What makes this book distinctive is its defiant refusal to explain anything – a wise yet sad strategy, I suppose, in a book about an episode in history that defies explanation. This book simply narrates. It’s like an exercise in simple narration from a Creative Writing I class – but an exercise done very, very well by a gifted writer. We’re never told outright that the family is Japanese. In the opening chapter, which opens at the moment the children’s mother reads a notice about “Evacuation Order #19” and immediately turns around and methodically packs her possessions and arranges to be at the train station at the required time, we rarely enter the protagonist’s head. Even when she starts to purchase a hammer, changes her mind, then goes home and matter-of-factly kills the family dog with a shovel, all we see is her determination – her actions, not her thoughts. The book is full of moments like this: when the 11 year-old daughter meets a man on the train and tries to lure him toward her mother (“Isn’t she beautiful?”) only to quickly retreat. When the son captures a turtle and keeps in in a box, listening all night long to the sound of its claws clicking against the box. When the family comes home and settles automatically to sleep on the living room floor as if they were still in their cell in Utah. When the father comes home. Holy crap, when the father comes home.

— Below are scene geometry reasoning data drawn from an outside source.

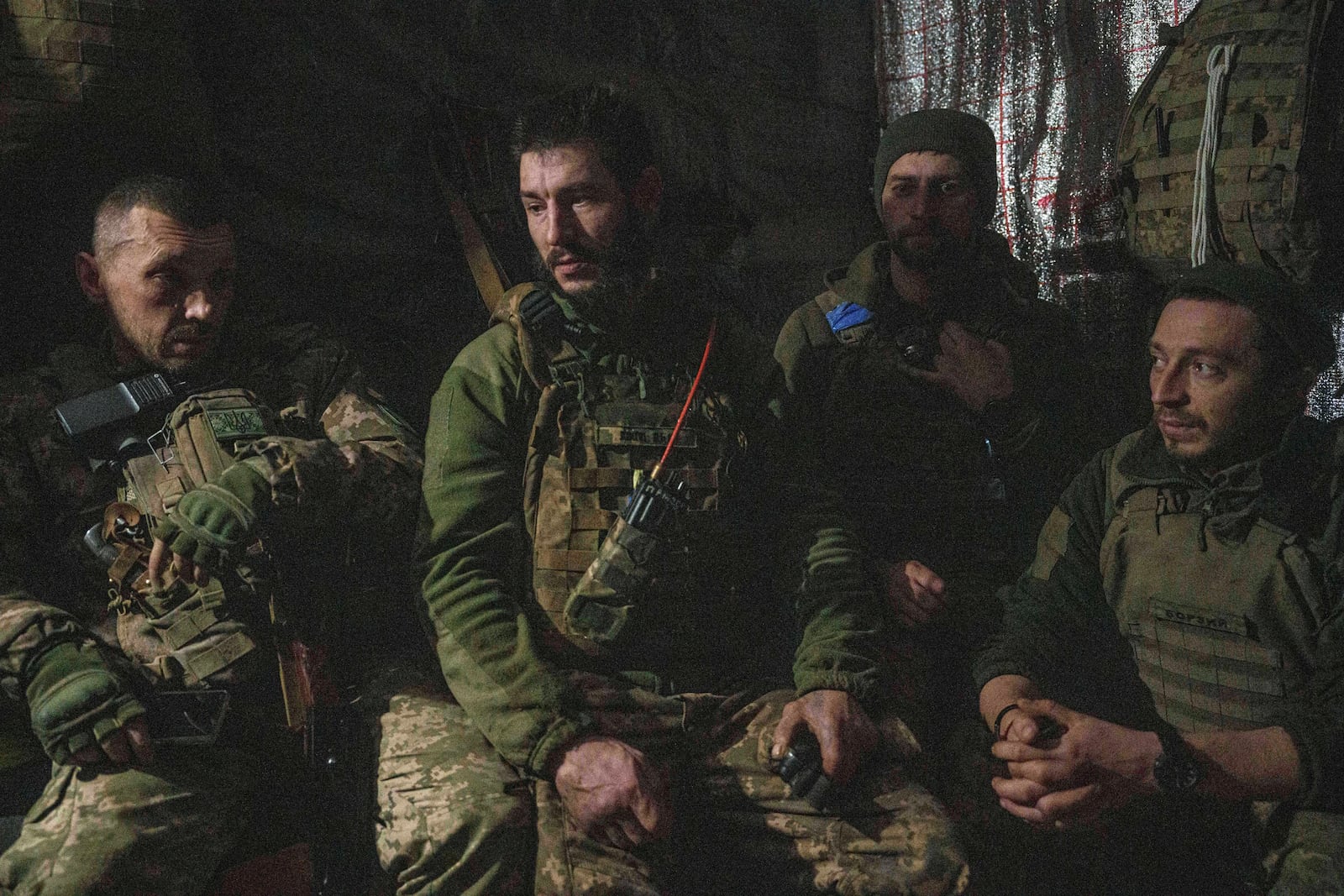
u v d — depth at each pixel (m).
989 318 2.73
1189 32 2.95
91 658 1.94
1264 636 2.01
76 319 2.35
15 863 1.82
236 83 2.69
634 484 2.06
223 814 1.94
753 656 2.24
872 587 2.29
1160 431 2.20
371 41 2.82
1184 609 2.09
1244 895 2.10
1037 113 3.53
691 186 3.25
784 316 3.60
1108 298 3.36
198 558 1.97
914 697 2.52
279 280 2.69
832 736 1.99
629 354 2.14
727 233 2.42
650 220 2.20
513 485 2.09
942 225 2.69
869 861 1.95
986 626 2.55
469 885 1.86
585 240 2.12
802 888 1.99
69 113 2.35
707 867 2.10
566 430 2.07
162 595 2.09
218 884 1.95
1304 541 1.99
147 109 2.42
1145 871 2.21
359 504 2.14
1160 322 2.08
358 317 2.82
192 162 2.52
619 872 1.87
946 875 1.92
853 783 2.03
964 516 2.65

As quietly good as this novel is, I am actually thinking of teaching it to my eighth graders this coming year. Eighth graders and quietly good novels don’t always mix well, but I think this novel is emotionally resonant enough that it will win the students over, and the fact that much of the novel is told by youthful narrators is a plus as well. Most importantly, this book is an excellent tool with which to teach students to keep track of details and use them to make inferences. Like many quietly good novels, book is like a game of Taboo. Certain themes are present – the cruelty of authority, discrimination and injustice, the individual vs. society, quiet endurance as a central facet of the human condition – but they are never addressed outright. Like The Diary of Anne Frank, this book is also about the fact that life – especially the interior development of children and adolescents – keeps rolling right on ahead even under terrible conditions. I recommend this book to a wide variety of readers.